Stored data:
_ _ _
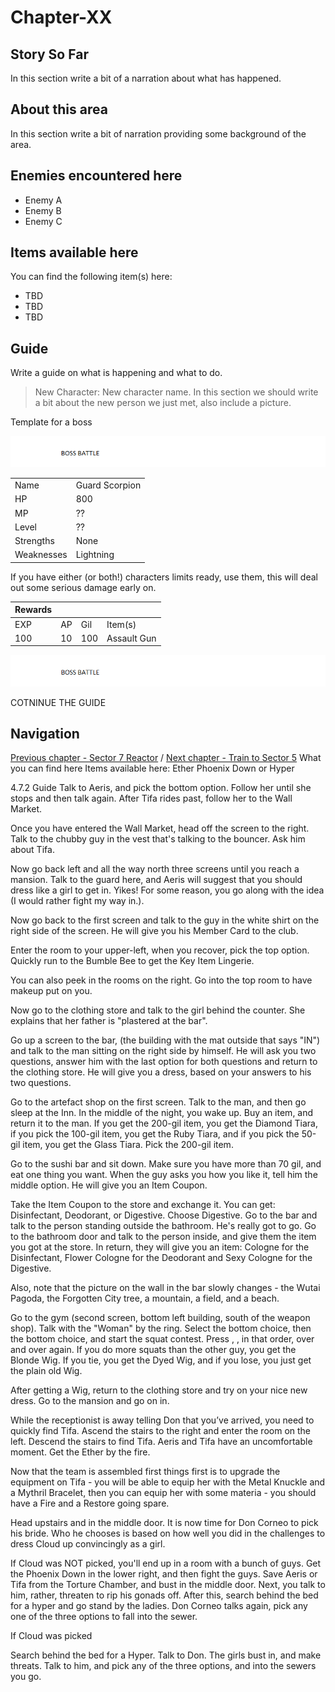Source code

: #  Chapter-XX


## Story So Far

In this section write a bit of a narration about what has happened.

## About this area

In this section write a bit of narration providing some background of the area.

## Enemies encountered here

- Enemy A
- Enemy B
- Enemy C

## Items available here

You can find the following item(s) here:

- TBD
- TBD
- TBD

## Guide

Write a guide on what is happening and what to do.

>
> New Character: New character name. 
> In this section we should write a bit about the new person we just met, also include a picture.
>




Template for a boss

![Alt Text To Be Populated](../general-assets/boss-banner.png) 

|   |   |
|---|---|
| Name  | Guard Scorpion  |
| HP  | 800  |
| MP  | ??  |
| Level  | ??  |
| Strengths  | None  |
| Weaknesses  | Lightning  |

If you have either (or both!) characters limits ready, use them, this will deal out some serious damage early on.




| Rewards  |   |   |   |
|---|---|---|---|
| EXP  | AP  | Gil  | Item(s)  |
| 100  | 10  | 100  | Assault Gun  |

![Alt Text To Be Populated](../general-assets/boss-banner.png) 

COTNINUE THE GUIDE


## Navigation
[Previous chapter - Sector 7 Reactor](/chapter-01.md) / [Next chapter - Train to Sector 5](/chapter-03.md)
What you can find here
Items available here:
Ether
Phoenix Down or Hyper



4.7.2 Guide
Talk to Aeris, and pick the bottom option. Follow her until she stops and then talk again. After Tifa rides past, follow her to the Wall Market.
 

 
Once you have entered the Wall Market, head off the screen to the right. Talk to the chubby guy in the vest that's talking to the bouncer. Ask him about Tifa.


 
 
Now go back left and all the way north three screens until you reach a mansion. Talk to the guard here, and Aeris will suggest that you should dress like a girl to get in. Yikes! For some reason, you go along with the idea (I would rather fight my way in.). 



Now go back to the first screen and talk to the guy in the white shirt on the right side of the screen. He will give you his Member Card to the club.
 

 


Enter the room to your upper-left, when you recover, pick the top option. Quickly run to the Bumble Bee to get the Key Item Lingerie.


 
 You can also peek in the rooms on the right. Go into the top room to have makeup put on you.
 
 
 
Now go to the clothing store and talk to the girl behind the counter. She explains that her father is "plastered at the bar".
 
 
 
 
Go up a screen to the bar, (the building with the mat outside that says "IN") and talk to the man sitting on the right side by himself. He will ask you two questions, answer him with the last option for both questions and return to the clothing store. He will give you a dress, based on your answers to his two questions. 



Go to the artefact shop on the first screen. Talk to the man, and then go sleep at the Inn. In the middle of the night, you wake up. Buy an item, and return it to the man. If you get the 200-gil item, you get the Diamond Tiara, if you pick the 100-gil item, you get the Ruby Tiara, and if you pick the 50-gil item, you get the Glass Tiara. Pick the 200-gil item.



Go to the sushi bar and sit down. Make sure you have more than 70 gil, and eat one thing you want. When the guy asks you how you like it, tell him the middle option. He will give you an Item Coupon. 



Take the Item Coupon to the store and exchange it. You can get: Disinfectant, Deodorant, or Digestive. Choose Digestive.  Go to the bar and talk to the person standing outside the bathroom. He's really got to go. Go to the bathroom door and talk to the person inside, and give them the item you got at the store. In return, they will give you an item: Cologne for the Disinfectant, Flower Cologne for the Deodorant and Sexy Cologne for the Digestive. 





Also, note that the picture on the wall in the bar slowly changes - the Wutai Pagoda, the Forgotten City tree, a mountain, a field, and a beach.

Go to the gym (second screen, bottom left building, south of the weapon shop). Talk with the "Woman" by the ring. Select the bottom choice, then the bottom choice, and start the squat contest. Press , , in that order, over and over again. If you do more squats than the other guy, you get the Blonde Wig. If you tie, you get the Dyed Wig, and if you lose, you just get the plain old Wig.



After getting a Wig, return to the clothing store and try on your nice new dress. Go to the mansion and go on in. 



While the receptionist is away telling Don that you’ve arrived, you need to quickly find Tifa. Ascend the stairs to the right and enter the room on the left. Descend the stairs to find Tifa. Aeris and Tifa have an uncomfortable moment. Get the Ether by the fire. 



Now that the team is assembled first things first is to upgrade the equipment on Tifa - you will be able to equip her with the Metal Knuckle and a Mythril Bracelet, then you can equip her with some materia - you should have a Fire and a Restore going spare.

Head upstairs and in the middle door. It is now time for Don Corneo to pick his bride. Who he chooses is based on how well you did in the challenges to dress Cloud up convincingly as a girl.



If Cloud was NOT picked,
you'll end up in a room with a bunch of guys. Get the Phoenix Down in the lower right, and then fight the guys. Save Aeris or Tifa from the Torture Chamber, and bust in the middle door. Next, you talk to him, rather, threaten to rip his gonads off. After this, search behind the bed for a hyper and go stand by the ladies. Don Corneo talks again, pick any one of the three options to fall into the sewer.

If Cloud was picked


Search behind the bed for a Hyper. Talk to Don. The girls bust in, and make threats. Talk to him, and pick any of the three options, and into the sewers you go.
_ _ _
» **WORK ITEM**
Could you return exactly the stretch of the data above that starts at the line with "You can find the" and ends at the line with "Talk to Aeris, and", both lines included?

» **SOLUTION TO THIS PROBLEM**
You can find the following item(s) here:

- TBD
- TBD
- TBD

## Guide

Write a guide on what is happening and what to do.

>
> New Character: New character name. 
> In this section we should write a bit about the new person we just met, also include a picture.
>




Template for a boss

![Alt Text To Be Populated](../general-assets/boss-banner.png) 

|   |   |
|---|---|
| Name  | Guard Scorpion  |
| HP  | 800  |
| MP  | ??  |
| Level  | ??  |
| Strengths  | None  |
| Weaknesses  | Lightning  |

If you have either (or both!) characters limits ready, use them, this will deal out some serious damage early on.




| Rewards  |   |   |   |
|---|---|---|---|
| EXP  | AP  | Gil  | Item(s)  |
| 100  | 10  | 100  | Assault Gun  |

![Alt Text To Be Populated](../general-assets/boss-banner.png) 

COTNINUE THE GUIDE


## Navigation
[Previous chapter - Sector 7 Reactor](/chapter-01.md) / [Next chapter - Train to Sector 5](/chapter-03.md)
What you can find here
Items available here:
Ether
Phoenix Down or Hyper



4.7.2 Guide
Talk to Aeris, and pick the bottom option. Follow her until she stops and then talk again. After Tifa rides past, follow her to the Wall Market.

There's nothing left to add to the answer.